» TASK BRIEF
Can you repeat the material word for word, starting with its first line and going on through the line with "modelos. Sin embargo, este", with both of those lines included?

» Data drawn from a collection

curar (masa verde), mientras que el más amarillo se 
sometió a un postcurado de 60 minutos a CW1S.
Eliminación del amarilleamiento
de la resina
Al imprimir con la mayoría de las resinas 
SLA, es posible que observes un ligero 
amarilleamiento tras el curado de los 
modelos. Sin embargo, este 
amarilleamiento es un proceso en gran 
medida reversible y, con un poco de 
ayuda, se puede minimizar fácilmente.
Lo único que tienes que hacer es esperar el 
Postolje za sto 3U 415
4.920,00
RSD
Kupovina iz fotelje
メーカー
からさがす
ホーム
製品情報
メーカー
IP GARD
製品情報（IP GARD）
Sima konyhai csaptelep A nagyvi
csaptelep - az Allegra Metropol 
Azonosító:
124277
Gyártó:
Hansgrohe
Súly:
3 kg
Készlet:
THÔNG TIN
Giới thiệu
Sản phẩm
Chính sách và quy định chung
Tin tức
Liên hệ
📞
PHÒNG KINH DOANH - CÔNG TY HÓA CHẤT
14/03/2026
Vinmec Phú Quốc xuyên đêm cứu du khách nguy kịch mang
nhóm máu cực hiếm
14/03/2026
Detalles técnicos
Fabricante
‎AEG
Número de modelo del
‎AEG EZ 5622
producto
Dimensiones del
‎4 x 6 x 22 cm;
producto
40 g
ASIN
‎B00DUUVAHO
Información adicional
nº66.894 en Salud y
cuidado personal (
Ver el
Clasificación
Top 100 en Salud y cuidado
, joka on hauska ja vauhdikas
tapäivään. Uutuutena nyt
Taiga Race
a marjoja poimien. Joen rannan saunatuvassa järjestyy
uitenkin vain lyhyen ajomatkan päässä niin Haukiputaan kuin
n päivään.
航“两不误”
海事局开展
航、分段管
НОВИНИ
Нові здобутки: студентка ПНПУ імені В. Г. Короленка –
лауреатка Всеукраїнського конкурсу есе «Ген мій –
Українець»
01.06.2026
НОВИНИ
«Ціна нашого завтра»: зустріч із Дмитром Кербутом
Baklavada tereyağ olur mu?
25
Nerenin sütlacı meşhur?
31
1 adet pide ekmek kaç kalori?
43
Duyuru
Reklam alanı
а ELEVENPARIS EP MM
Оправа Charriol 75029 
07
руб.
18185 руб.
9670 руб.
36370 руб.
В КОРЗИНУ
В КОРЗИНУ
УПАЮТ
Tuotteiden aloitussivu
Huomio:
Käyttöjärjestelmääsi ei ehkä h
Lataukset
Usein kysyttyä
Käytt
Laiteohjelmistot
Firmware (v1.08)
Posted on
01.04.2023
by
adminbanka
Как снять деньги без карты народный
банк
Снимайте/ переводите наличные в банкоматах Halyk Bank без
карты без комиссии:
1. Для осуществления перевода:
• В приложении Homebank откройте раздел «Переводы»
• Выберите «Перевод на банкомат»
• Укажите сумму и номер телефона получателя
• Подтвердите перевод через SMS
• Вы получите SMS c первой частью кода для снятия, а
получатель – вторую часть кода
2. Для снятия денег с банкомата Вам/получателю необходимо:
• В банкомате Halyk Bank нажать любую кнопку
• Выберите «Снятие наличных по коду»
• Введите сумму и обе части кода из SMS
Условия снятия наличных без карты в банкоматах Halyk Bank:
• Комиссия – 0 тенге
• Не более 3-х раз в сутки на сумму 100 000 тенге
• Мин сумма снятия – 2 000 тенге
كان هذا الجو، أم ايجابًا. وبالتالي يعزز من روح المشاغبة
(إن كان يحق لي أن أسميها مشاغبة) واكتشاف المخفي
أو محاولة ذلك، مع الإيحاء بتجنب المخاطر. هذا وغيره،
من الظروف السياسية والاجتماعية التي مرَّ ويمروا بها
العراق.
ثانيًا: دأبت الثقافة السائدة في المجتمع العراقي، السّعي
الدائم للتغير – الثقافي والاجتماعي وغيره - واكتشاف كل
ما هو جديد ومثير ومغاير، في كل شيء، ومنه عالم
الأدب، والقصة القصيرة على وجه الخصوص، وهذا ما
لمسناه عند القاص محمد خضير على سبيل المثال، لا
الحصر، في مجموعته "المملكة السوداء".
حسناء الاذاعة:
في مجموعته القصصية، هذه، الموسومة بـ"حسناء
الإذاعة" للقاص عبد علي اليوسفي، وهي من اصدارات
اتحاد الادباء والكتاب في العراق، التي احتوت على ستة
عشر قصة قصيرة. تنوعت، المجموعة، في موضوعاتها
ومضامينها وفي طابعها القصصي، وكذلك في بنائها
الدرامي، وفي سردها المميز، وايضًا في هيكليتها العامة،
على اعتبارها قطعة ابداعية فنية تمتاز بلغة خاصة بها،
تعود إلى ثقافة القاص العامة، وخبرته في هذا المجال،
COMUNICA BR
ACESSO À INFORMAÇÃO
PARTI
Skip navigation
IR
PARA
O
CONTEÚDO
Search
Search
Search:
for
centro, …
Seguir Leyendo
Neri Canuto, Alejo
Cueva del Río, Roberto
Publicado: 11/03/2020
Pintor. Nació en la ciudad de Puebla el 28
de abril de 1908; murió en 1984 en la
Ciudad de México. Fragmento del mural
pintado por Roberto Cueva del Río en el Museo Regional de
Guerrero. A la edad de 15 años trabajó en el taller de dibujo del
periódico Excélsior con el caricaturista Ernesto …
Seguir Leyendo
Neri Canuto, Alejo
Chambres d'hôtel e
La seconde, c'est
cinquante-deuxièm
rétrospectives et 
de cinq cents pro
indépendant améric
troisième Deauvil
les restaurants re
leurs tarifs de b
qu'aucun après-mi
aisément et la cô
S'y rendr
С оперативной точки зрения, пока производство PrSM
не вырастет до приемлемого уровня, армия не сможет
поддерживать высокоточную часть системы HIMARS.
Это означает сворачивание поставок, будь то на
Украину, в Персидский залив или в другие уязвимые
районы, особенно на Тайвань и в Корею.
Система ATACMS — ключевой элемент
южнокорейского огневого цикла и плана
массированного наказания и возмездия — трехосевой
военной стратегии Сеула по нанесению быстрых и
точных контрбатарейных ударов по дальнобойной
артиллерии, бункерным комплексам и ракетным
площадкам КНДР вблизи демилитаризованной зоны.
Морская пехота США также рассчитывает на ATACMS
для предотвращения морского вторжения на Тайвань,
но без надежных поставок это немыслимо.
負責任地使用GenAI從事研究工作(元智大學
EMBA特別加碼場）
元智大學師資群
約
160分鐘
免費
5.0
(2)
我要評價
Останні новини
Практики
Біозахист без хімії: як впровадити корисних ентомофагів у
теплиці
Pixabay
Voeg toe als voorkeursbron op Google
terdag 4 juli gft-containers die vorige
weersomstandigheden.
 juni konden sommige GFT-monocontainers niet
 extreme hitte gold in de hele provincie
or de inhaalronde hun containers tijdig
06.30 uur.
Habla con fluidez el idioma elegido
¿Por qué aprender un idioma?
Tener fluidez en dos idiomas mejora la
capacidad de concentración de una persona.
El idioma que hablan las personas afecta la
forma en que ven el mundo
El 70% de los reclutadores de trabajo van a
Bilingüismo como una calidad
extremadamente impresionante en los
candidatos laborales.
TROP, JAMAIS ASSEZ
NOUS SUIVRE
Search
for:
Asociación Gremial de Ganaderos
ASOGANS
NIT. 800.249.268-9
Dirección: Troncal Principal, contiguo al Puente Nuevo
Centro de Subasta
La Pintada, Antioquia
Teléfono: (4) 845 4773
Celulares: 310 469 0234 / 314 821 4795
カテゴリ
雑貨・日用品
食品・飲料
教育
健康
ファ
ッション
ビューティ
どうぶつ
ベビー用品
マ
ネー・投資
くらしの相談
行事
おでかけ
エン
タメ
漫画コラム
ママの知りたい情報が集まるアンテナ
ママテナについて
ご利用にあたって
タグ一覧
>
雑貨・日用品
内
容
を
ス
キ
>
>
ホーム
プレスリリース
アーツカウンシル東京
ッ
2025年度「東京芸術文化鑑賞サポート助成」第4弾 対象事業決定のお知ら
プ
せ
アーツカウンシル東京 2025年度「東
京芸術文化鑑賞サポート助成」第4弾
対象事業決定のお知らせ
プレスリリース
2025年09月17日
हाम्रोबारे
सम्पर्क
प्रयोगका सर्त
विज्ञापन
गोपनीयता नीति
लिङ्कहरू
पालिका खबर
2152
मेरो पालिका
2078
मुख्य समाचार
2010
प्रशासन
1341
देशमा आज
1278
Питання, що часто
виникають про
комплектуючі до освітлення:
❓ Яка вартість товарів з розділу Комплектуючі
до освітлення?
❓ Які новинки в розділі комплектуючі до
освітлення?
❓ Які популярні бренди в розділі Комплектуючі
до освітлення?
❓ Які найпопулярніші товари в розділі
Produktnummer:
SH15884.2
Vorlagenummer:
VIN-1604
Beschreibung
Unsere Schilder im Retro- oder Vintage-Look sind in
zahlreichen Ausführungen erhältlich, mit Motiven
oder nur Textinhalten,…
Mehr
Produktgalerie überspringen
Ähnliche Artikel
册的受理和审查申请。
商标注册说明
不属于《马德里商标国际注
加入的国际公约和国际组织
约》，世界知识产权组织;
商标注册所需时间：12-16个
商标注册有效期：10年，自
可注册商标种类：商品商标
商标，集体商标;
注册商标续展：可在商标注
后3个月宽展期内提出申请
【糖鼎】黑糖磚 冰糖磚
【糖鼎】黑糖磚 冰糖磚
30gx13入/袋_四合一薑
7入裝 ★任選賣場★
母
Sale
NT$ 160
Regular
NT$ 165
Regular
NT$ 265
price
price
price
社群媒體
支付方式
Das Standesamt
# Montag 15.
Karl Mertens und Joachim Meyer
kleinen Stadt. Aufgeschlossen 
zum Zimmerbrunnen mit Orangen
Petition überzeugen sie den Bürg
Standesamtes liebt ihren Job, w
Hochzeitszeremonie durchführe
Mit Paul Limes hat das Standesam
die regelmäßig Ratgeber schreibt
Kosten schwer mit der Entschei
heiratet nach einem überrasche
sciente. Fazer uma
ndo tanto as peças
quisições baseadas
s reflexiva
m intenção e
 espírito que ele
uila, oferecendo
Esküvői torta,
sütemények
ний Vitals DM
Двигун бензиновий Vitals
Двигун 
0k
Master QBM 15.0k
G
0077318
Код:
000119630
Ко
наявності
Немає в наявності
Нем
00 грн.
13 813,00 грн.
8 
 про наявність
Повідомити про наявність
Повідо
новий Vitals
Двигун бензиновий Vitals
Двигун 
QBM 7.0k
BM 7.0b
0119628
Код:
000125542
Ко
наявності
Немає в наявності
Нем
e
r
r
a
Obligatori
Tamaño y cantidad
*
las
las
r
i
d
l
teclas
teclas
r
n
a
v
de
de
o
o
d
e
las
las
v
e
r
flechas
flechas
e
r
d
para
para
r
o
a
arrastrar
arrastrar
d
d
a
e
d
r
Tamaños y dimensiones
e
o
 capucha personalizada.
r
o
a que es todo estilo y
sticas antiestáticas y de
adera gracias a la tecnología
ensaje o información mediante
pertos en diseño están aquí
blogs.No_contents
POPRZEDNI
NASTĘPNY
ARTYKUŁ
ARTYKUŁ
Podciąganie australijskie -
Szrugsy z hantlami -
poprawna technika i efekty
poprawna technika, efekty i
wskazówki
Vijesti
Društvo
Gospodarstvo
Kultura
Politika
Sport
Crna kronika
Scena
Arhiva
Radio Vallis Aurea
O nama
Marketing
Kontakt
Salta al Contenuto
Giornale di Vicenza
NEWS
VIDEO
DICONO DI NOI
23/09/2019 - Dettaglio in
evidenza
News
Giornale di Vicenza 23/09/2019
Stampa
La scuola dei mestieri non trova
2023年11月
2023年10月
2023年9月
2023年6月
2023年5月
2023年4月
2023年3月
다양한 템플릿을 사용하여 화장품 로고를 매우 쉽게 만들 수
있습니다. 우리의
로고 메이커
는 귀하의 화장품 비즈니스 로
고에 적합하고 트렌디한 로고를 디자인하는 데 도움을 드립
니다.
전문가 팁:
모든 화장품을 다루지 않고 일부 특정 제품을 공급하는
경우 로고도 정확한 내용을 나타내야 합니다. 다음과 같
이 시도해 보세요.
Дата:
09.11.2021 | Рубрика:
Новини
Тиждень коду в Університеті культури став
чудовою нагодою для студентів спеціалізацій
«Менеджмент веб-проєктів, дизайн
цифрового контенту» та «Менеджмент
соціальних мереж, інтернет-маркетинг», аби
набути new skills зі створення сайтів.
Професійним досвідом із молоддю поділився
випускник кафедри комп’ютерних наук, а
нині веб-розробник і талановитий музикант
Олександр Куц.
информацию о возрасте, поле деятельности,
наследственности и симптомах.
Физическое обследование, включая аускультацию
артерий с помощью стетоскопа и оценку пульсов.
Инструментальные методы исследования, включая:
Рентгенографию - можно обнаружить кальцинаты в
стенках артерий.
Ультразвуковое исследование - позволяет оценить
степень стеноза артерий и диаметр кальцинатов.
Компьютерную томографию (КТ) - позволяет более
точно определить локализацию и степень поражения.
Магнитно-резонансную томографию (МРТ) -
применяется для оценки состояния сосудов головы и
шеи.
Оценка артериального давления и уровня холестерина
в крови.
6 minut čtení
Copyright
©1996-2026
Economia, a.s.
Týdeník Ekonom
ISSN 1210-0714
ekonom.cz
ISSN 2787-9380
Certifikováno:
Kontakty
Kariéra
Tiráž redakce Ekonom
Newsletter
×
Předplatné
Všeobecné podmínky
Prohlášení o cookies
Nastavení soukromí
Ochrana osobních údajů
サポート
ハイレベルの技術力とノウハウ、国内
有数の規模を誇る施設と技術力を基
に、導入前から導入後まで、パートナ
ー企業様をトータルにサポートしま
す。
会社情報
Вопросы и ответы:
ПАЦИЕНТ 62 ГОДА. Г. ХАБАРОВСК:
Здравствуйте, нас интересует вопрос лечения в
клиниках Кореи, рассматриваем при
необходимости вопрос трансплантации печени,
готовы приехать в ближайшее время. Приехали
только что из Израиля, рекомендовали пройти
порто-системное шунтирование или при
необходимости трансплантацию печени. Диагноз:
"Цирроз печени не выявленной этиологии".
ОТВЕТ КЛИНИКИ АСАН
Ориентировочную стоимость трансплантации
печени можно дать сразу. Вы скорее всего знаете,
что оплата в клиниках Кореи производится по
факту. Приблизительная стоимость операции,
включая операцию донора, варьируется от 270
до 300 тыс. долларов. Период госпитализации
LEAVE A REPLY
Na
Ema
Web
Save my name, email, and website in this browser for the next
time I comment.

» RESULT BELOW
curar (masa verde), mientras que el más amarillo se 
sometió a un postcurado de 60 minutos a CW1S.
Eliminación del amarilleamiento
de la resina
Al imprimir con la mayoría de las resinas 
SLA, es posible que observes un ligero 
amarilleamiento tras el curado de los 
modelos. Sin embargo, este 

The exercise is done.